One of the best moments in my job is when I can join Sprint Reviews – the Development Team is presenting their production-ready work. It’s when you see your designs come to life being part of a customer-facing product.
Many times, however, I’m sitting in these meetings, and I’m cringing, “This looks different than I designed it” or “We should have discussed this earlier.”
I thought about it like this – Sprint Reviews are a health indicator of the designer-developer collaboration. If you see too many pieces of the outcome look different from your UI designs, it can be a sign to improve the partnership.
Here are three of the common designer-developer collaboration pitfalls I experienced and how I overcame them.
You see Developers as execution robots.
I believe developers are designers too. They build something that people will see and experience. We need to enable developers with design skills and empower them to make the right calls to make good designs. Even better, involve developers in your design process.
Working in silos and lack of communication.

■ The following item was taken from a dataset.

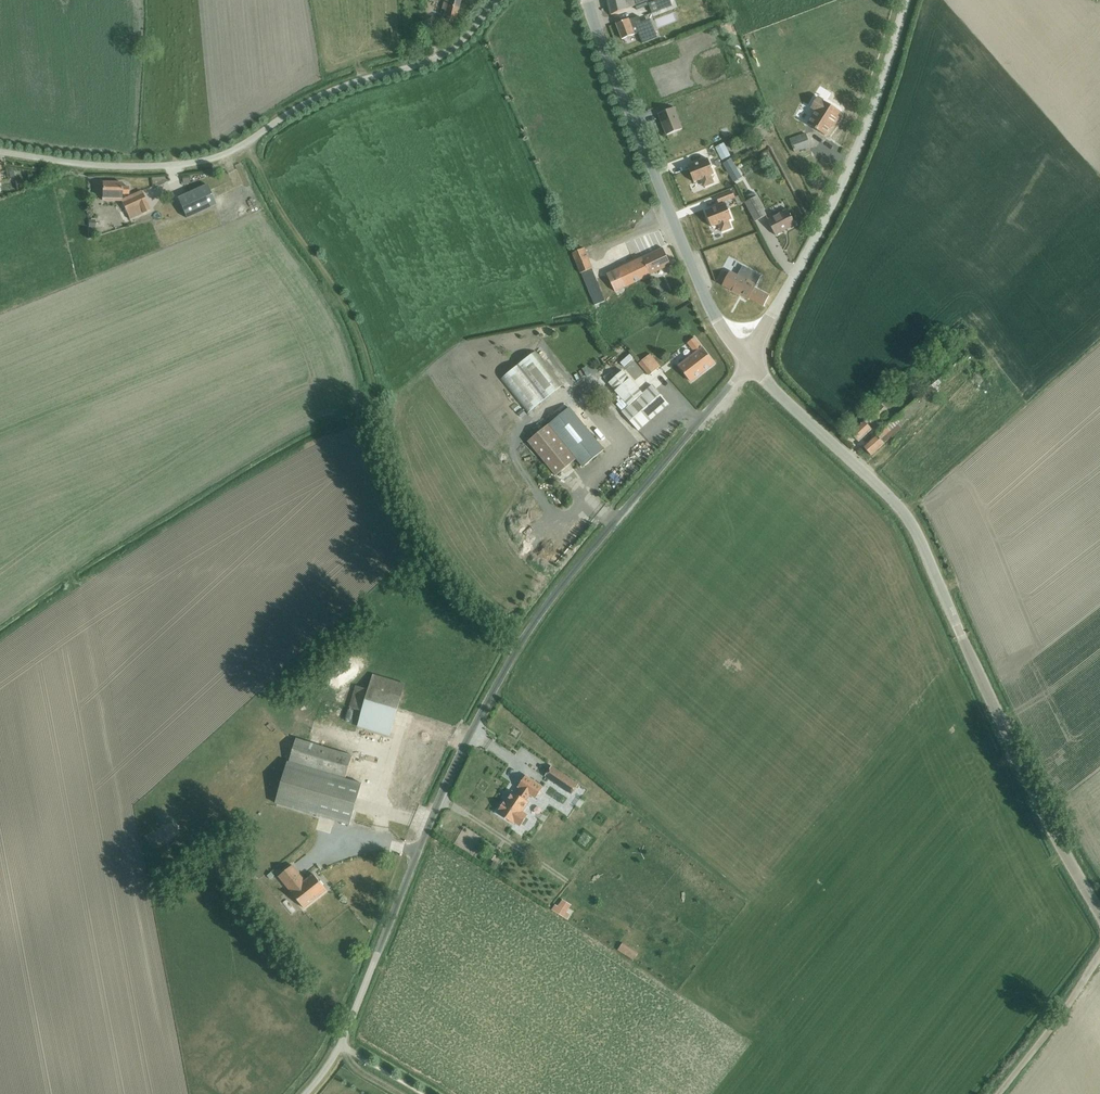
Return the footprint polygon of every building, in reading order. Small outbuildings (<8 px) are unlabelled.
[(444,4),(446,5),(444,15),(448,16),(444,25),(449,28),(454,18),(456,19),(462,0),(445,0),(444,4)] [(635,6),(634,0),(608,0),(611,15),(635,6)] [(647,2),(651,13),(671,5),(668,0),(652,0),(647,2)] [(629,19),(616,23),(622,38),(638,32),(643,43),(657,38),(649,19),(641,22),(639,16),(630,20),(629,19)] [(816,111),(808,125),(814,129),(825,135),(831,126),(832,127),(839,117),(837,116),(840,111),(817,97),(811,107),(816,111)] [(674,108),(658,114),(666,135),(682,129),(674,108)] [(810,146),(806,134),(790,139),(794,152),(810,146)] [(721,160),(730,156),(724,143),(715,148),(721,160)] [(708,159),(687,167),(694,182),(701,180),(703,187),(713,183),(711,176),(714,174),(708,159)] [(730,159),(723,163),(734,182),(741,177),(730,159)] [(120,200),(120,194),(120,193),(127,193),(127,187),(121,187),(121,182),(102,182),(102,194),(102,200),(120,200)] [(206,183),(177,196),(183,209),(187,218),(216,205),(214,200),(206,183)] [(723,193),(725,201),(735,197),(732,190),(723,193)] [(744,202),(755,222),(766,215),(754,193),(746,197),(748,200),(744,202)] [(149,211),(145,203),(146,203),(142,194),(122,203),(130,219),(149,211)] [(725,204),(705,212),(711,227),(718,225),(721,232),(731,228),(728,221),(732,219),(725,204)] [(767,220),(775,235),(795,225),(787,209),(767,220)] [(625,241),(649,235),(647,226),(623,233),(625,241)] [(584,248),(571,253),(580,274),(581,273),(591,269),(592,269),(584,248)] [(671,265),(662,248),(642,258),(650,275),(655,272),(671,265)] [(650,275),(642,258),(642,257),(606,274),(614,292),(650,275)] [(723,271),(719,280),(723,282),(722,285),(732,291),(739,295),(748,300),(749,299),(763,306),(769,296),(754,288),(761,275),(752,271),(742,265),(737,275),(729,271),(728,274),(723,271)] [(651,312),(639,321),(646,330),(658,321),(651,312)] [(678,368),(690,382),(713,364),(693,338),(688,343),(696,353),(678,368)] [(626,349),(618,355),(622,360),(630,354),(626,349)] [(527,413),(562,385),(535,351),(500,379),(527,413)] [(639,363),(648,375),(660,366),(650,353),(639,363)] [(637,431),(668,405),(651,385),(642,393),(623,371),(609,383),(628,405),(621,412),(637,431)] [(937,379),(930,386),(935,391),(939,388),(937,386),(941,383),(937,379)] [(902,425),(937,393),(935,391),(930,386),(863,447),(870,456),(903,426),(902,425)] [(879,419),(887,412),(880,404),(872,412),(879,419)] [(569,408),(541,431),(528,441),(556,476),(577,459),(583,467),(604,450),(569,408)] [(858,442),(871,429),(864,421),(850,434),(858,442)] [(389,735),(404,683),(373,674),(368,689),(356,685),(349,707),(362,710),(357,725),(389,735)] [(289,761),(345,777),(352,755),(296,738),(289,761)] [(345,777),(289,761),(276,803),(349,824),(361,782),(345,778),(345,777)] [(551,766),(545,775),(563,787),(569,778),(551,766)] [(506,801),(498,812),(499,813),(499,814),(514,824),(515,823),(520,827),(527,815),(522,812),(528,802),(526,800),(529,795),(535,799),(543,787),(526,776),(519,788),(521,789),(518,795),(513,792),(507,801),(506,801)] [(536,814),(529,825),(543,834),(551,823),(536,814)] [(326,890),(314,874),(305,881),(292,865),(278,876),(304,908),(326,890)] [(555,904),(552,910),(566,919),(569,913),(566,911),(569,908),(560,902),(558,906),(555,904)]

Giving the development team access to Figma to inspect the UIs is not a designer-developer collaboration. You need to talk to each other.
When designers and developers never talk to each other, you are set up to fail. I had my best design to production outcomes when I met once a week with our front-end developer to implement my designs. Of course, in larger organizations, this can be challenging. A weekly designer-developer review can result in wonders.
Developers don’t know why they are building something.
If you don’t know what customer or user problem you are solving with your work, you are likely not building a great solution. I like to Involve developers along the design process, e.g., in design workshops, shadowing in usability tests, or user interviews. It adds so much more background information to User Stories than the usual story refinements.
Conlucsion
Sprint Reviews are the cherry on the top of designer-developer collaboration, not the only one. Empower your developers to make calls on the design. Have regular Design review meetups with your dev team to align on a common understanding. Involve developers in your design process, so they understand the ‘why’ behind the product design.